Carotenoids- these are vitamin A derivatives. Beta carotene, one of the most well known carotenoids has been found to prevent the UV-induced redness formation on the skin, and supplementation has also been found to reduce the rate of mutations in the skin after UV exposure. It tends to be found in the orange coloured fruit and vegetables like carrots, pumpkin, sweet potatoes, mangos and papaya.
Vitamin D- this is harder to get from diet as its primary source is from a reaction of the sun on our skin. But it can be found in animal-based foods such as fatty fish or egg yolk and has been fortified in some products like milk, cereals and margarine.

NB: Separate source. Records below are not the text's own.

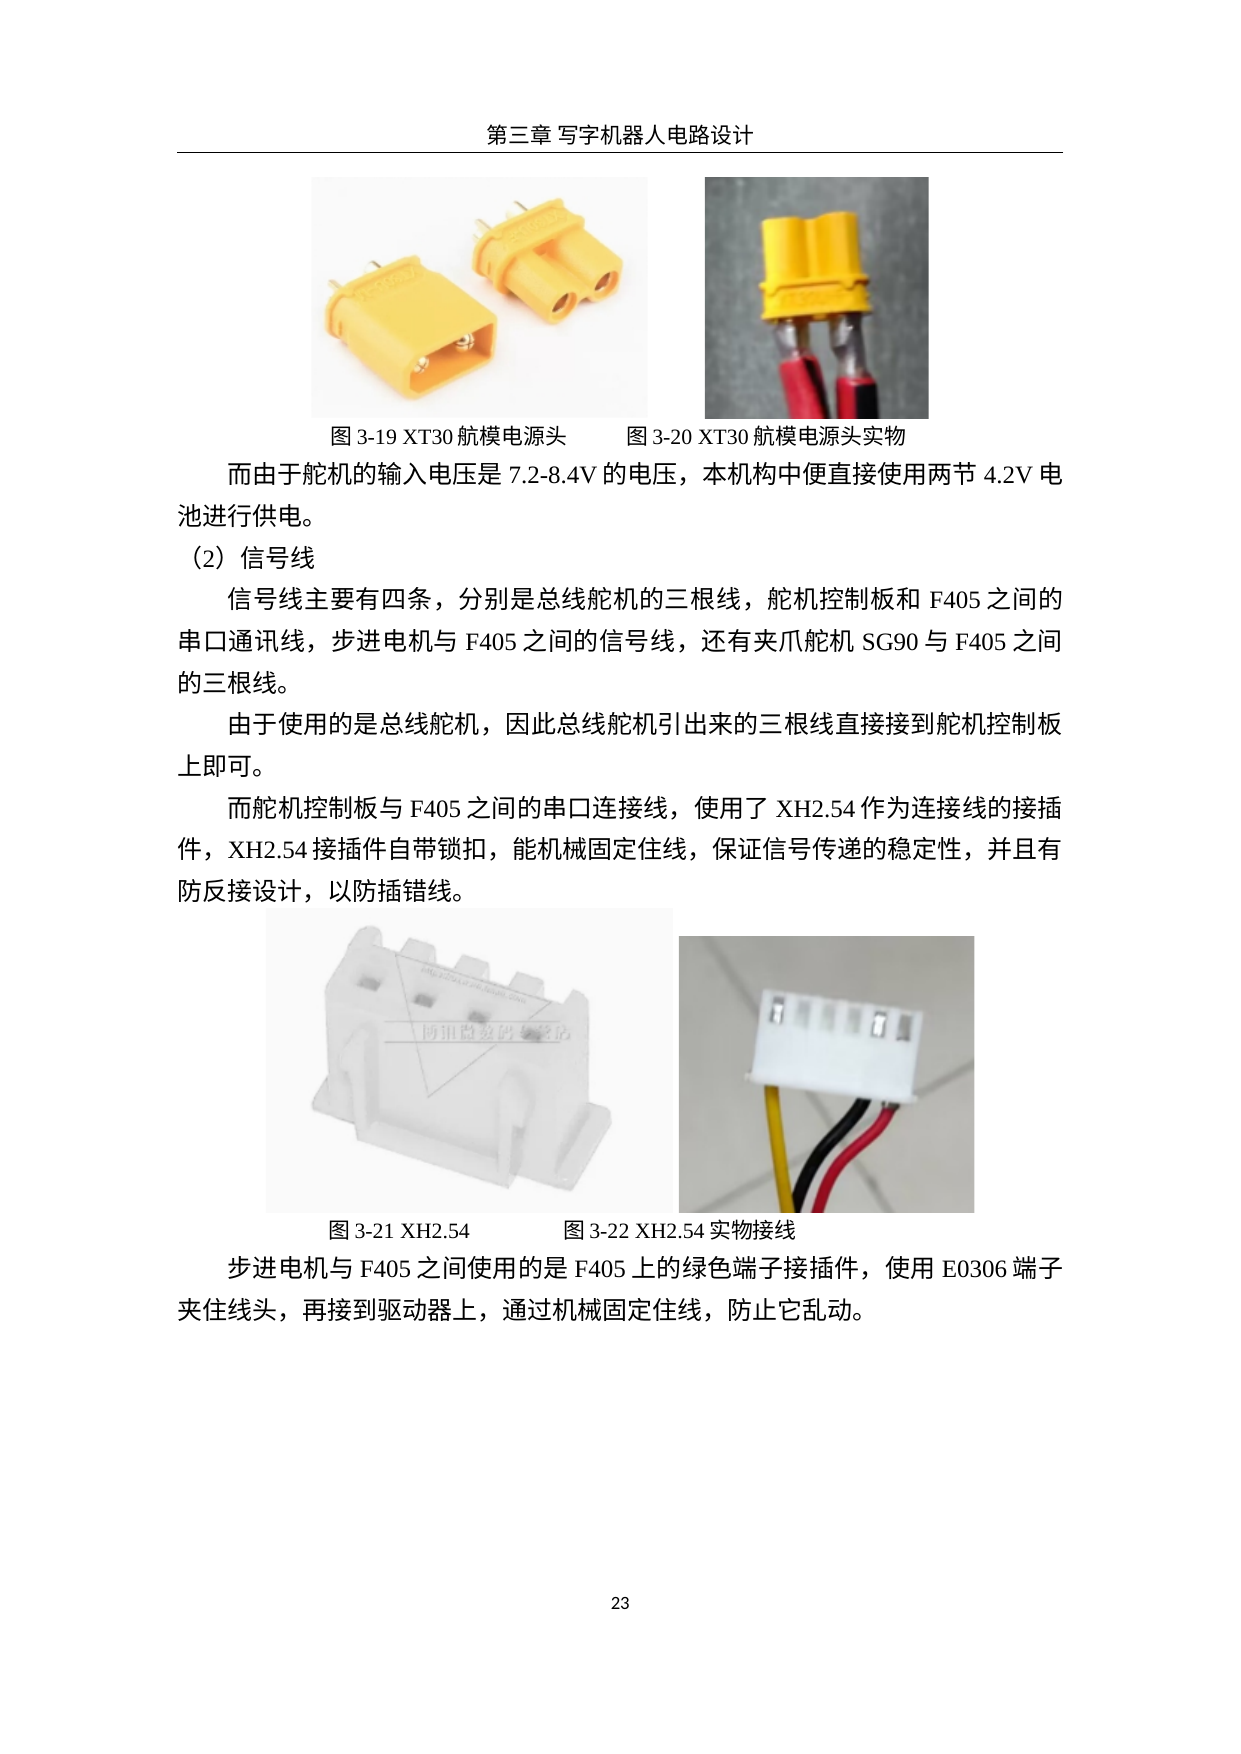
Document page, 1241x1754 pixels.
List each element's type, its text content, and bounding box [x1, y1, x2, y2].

text 而舵机控制板与F405之间的串口连接线，使用了XH2.54作为连接线的接插件，XH2.54接插件自带锁扣，能机械固定住线，保证信号传递的稳定性，并且有防反接设计，以防插错线。 [177, 784, 1063, 909]
picture [311, 177, 649, 419]
picture [704, 177, 929, 419]
list 信号线 [177, 534, 1063, 575]
text 图3-21 XH2.54 图3-22 XH2.54实物接线 [177, 1213, 1063, 1244]
text 信号线主要有四条，分别是总线舵机的三根线，舵机控制板和F405之间的串口通讯线，步进电机与F405之间的信号线，还有夹爪舵机SG90与F405之间的三根线。 [177, 575, 1063, 700]
text 步进电机与F405之间使用的是F405上的绿色端子接插件，使用E0306端子夹住线头，再接到驱动器上，通过机械固定住线，防止它乱动。 [177, 1244, 1063, 1328]
picture [678, 936, 975, 1213]
text 图3-19 XT30航模电源头 图3-20 XT30航模电源头实物 [177, 419, 1063, 450]
picture [265, 908, 673, 1213]
text 而由于舵机的输入电压是7.2-8.4V的电压，本机构中便直接使用两节4.2V电池进行供电。 [177, 450, 1063, 534]
text 由于使用的是总线舵机，因此总线舵机引出来的三根线直接接到舵机控制板上即可。 [177, 700, 1063, 784]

A number of studies have documented the role of vitamin D in protecting against UVB-induced skin damage and cancer.
Polyphenols- these have antioxidant properties which can protect the skin from the adverse effects of UV radiation, including the risk of skin cancers. They are primarily found in fruits, tea, coffee, chocolate and red wine.
Co enzyme Q10- this is a powerful antioxidant, found mainly in the fat tissue of our body. It is found mainly in oily fish, organ meat and wholegrains.There is some in vitro evidence that it may help protect the skin from oxidative stress, however the evidence on supplementation in vivo is scarce.
Omega 3 – these are found in oily fish, vegetable oils, nuts and seeds. Studies show that diets higher in omega 3 have reduced skin atrophy (wasting/thinning) and dryness associated with older age, and reduce the inflammation to the skin as a result of UV radiation
Pre and Pro-biotics- there has been increasing research into how pre and probiotics may be used to manage skin conditions instead of antibiotics in light of increasing antibiotic resistance. Studies have shown that probiotics can help regulate the immune response to the damage of skin from UV radiation.